_Document section_
┏━━

Every year, this time of year, without fail, it goes something like this:
Do we have a Christmas Tree at the town square or a non-sectarian Holiday Tree? Do we put up a Nativity there, scrap it all together for lights and snowflakes, or maybe put up a Nativity alongside a Menorah and a Kwanzaa kinara? Oops… forgot to add the Festivus pole… oh yeah, and the Yule Log.

And of course, there’s the seasonal salutation question. Do we keep to a faithful “Merry Christmas” or offer an all-inclusive “Happy Holidays”? If we ask that, we might as well consider whether to boycott those ungodly, anti-Christian stores who refuse to acknowledge Christmas with that secular “Happy Holidays” garbage or perhaps shun the stores who sold out to the Bill O’Reilly evangelical fundamentalist right-wingers and now emblazon that bigoted “Merry Christmas” hate speech all over their stores. How oppressive!

You get the idea…

Now, just to turn down the heat with a reality check, let’s keep three things in mind.

First, Happy Holidays was originally shorthand for Merry Christmas and Happy New Years. While it’s become a polite, non-sectarian seasonal greeting for most people, some still use Happy Holidays as a catch-all for Christmas and New Years.

┗━━

(Data listing)
┏━━

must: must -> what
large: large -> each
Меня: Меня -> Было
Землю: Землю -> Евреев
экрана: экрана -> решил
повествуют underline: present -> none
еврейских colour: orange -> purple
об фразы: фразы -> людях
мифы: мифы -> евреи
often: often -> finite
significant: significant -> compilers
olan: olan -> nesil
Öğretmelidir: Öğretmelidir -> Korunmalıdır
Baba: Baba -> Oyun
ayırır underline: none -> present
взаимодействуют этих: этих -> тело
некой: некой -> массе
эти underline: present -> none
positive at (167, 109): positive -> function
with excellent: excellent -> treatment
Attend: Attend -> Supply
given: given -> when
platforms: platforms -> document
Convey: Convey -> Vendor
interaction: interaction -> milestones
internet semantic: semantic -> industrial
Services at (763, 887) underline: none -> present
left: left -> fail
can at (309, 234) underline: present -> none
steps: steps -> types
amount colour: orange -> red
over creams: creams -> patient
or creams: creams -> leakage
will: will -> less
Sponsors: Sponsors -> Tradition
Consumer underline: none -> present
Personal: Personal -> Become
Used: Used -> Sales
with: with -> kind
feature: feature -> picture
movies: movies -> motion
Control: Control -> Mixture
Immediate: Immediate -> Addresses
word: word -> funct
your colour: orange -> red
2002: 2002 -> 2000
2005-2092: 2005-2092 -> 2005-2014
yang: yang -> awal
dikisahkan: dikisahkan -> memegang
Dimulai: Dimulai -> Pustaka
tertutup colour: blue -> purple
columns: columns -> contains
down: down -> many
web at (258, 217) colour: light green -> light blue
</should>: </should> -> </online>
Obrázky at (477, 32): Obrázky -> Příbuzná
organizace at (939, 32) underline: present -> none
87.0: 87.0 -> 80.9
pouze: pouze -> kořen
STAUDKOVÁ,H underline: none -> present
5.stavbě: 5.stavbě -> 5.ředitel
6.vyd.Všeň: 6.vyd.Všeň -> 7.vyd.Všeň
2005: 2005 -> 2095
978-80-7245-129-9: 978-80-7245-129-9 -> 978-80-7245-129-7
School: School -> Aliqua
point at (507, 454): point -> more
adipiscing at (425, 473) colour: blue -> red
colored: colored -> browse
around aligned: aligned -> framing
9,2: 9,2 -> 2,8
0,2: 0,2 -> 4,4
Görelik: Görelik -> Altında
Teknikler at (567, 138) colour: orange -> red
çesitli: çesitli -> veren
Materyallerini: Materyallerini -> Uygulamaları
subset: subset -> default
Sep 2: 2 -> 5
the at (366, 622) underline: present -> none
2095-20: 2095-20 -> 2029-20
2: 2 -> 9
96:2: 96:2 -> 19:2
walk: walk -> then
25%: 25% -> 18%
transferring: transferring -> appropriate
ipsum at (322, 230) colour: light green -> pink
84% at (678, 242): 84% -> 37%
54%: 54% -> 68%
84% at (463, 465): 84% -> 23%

┗━━

_Problems_
**1.** Answer these questions from the passage on holiday greetings:
(a) Which two items does the passage add after remembering it forgot them alongside the Menorah and Kwanzaa kinara?
(b) How many things does the passage ask the reader to keep in mind?
(c) What was "Happy Holidays" originally shorthand for?
**2.** Retype the entries in the stretch from the first entry through the line containing "Öğretmelidir: Öğretmelidir -> Korunmalıdır", including both of those lines.
The passage on holiday greetings and the entries are unrelated materials.

_Responses in order_
**1.**
(a) The Festivus pole and the Yule Log.
(b) Three.
(c) Merry Christmas and Happy New Years.

**2.**
must: must -> what
large: large -> each
Меня: Меня -> Было
Землю: Землю -> Евреев
экрана: экрана -> решил
повествуют underline: present -> none
еврейских colour: orange -> purple
об фразы: фразы -> людях
мифы: мифы -> евреи
often: often -> finite
significant: significant -> compilers
olan: olan -> nesil
Öğretmelidir: Öğretmelidir -> Korunmalıdır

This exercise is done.